Fast-forward a year to the same location and the mood could not have been much more different as a different party barely managed (once again) to break through the national, and international, noise. Despite an “erotic spresm [sic]”, it was far from a happy ending for the Lib Dems’ departing leader Vince Cable.
Labour, however, will be hoping to this weekend in Liverpool resurrect the feelgood factor from last year’s conference.
Last year shadow communities secretary Andrew Gwynne claimed councils would be £1.5bn better off in the first year of a Labour government and pledged to introduce “some of the largest sets of reforms to local government in modern times”.
“The next Labour government will introduce a bill to rebuild our local services,” he said. “In it we will give councils greater powers to deliver services themselves because our services should be run for local communities alone.”
Following on from that Labour leader Jeremy Corbyn then told the Association of Labour Councillors annual reception that he would end the government’s “piecemeal” approach to devolution.
“Piecemeal devolution to certain parts of the country is not devolution of the sort that we would have ever envisaged as a party,” said Mr Corbyn.
Then he went and did what Mr Corbyn does best, and contradicted what he had said by vowing to establish a ‘national care service’. So much for devolution!
Labour’s most senior politician in local government, Nick Forbes, spent most of conference fuming at the fact he had not been able to make a main stage speech and warned councillors still had to prove to the party’s leadership that they are a “force for good”.
The argument was clearly not won as centralist meddling in local affairs followed in Haringey LBC before proposals, backed by Momentum, emerged that would require local party members to endorse a Labour council group’s choice of leader.
Southwark LBC leader Peter John (Lab) said at the time the proposal could result in tighter controls on Labour councils.
“The relationship between the leader and the group would be almost broken,” he said. “Arguably you are moving to more of a mayoral model but it comes back to who has responsibility here.

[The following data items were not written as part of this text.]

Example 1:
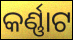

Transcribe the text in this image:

କର୍ଣ୍ଣାଟ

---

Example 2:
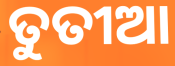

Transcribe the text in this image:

ତୁତୀଆ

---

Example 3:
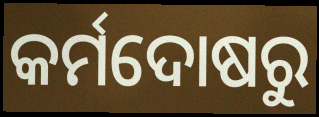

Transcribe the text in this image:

କର୍ମଦୋଷରୁ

Is it the machinery of the party or is it the machinery of the local administration? It has to be the machinery of the administration if you want to get anything done.”

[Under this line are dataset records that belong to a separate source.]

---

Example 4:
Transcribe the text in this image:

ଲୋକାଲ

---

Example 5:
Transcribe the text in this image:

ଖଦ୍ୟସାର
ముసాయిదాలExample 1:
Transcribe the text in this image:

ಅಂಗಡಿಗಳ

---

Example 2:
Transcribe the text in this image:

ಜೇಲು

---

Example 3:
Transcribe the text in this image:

Cllr Forbes, who sits on Labour’s national executive committee, feared “interference based on supposition and poorly informed opinion.”

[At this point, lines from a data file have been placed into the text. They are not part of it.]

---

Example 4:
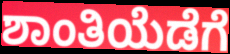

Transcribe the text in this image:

ಶಾಂತಿಯೆಡೆಗೆ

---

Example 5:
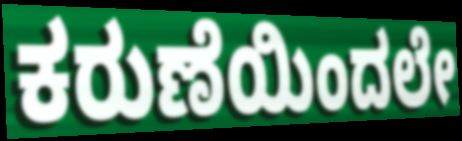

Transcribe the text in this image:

ಕರುಣೆಯಿಂದಲೇ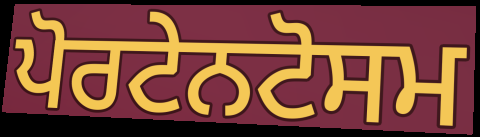
ਪੋਰਟੇਨਟੋਸਮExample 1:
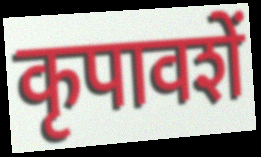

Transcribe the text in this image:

कृपावशें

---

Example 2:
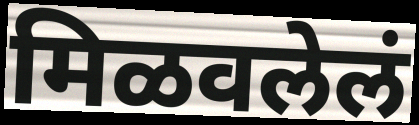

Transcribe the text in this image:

मिळवलेलं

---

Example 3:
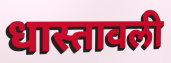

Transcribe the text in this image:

धास्तावली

That led to local Labour leaders publishing a series of essays in March in which they argued against a government under Mr Corbyn exercising central control on local decision-making and in favour of councils having freedoms to implement policies that meet the needs of their communities.
“The state under Labour must not be an all-powerful, distant and centralised government but a local, accountable, and inclusive state where power is shared with communities,” wrote Cllr Forbes.
Yet around that time Labour local government lost an ally on the party’s national executive committee as general secretary Iain McNicol resigned. The centralist grip on the party was taking a firmer hold.
On Twitter Cllr Forbes called the latter development “a sensible and pragmatic decision that will be welcomed by many in Labour Local Govt.”
A decision might be delayed but the issue will surely dominate discussions among councillors at this year’s conference as both they, and the wider sector, try to get a better understanding about exactly where local government sits in the party’s pecking order.
Following the anti-Semitism row and battles between activists and MPs that engulfed Labour this summer, arguments between centralists and localists are something the party can ill-afford. After all, with Theresa May’s Chequers plan getting panned by EU leaders today another general election might not be too far off. Just don’t tell Brenda from Bristol.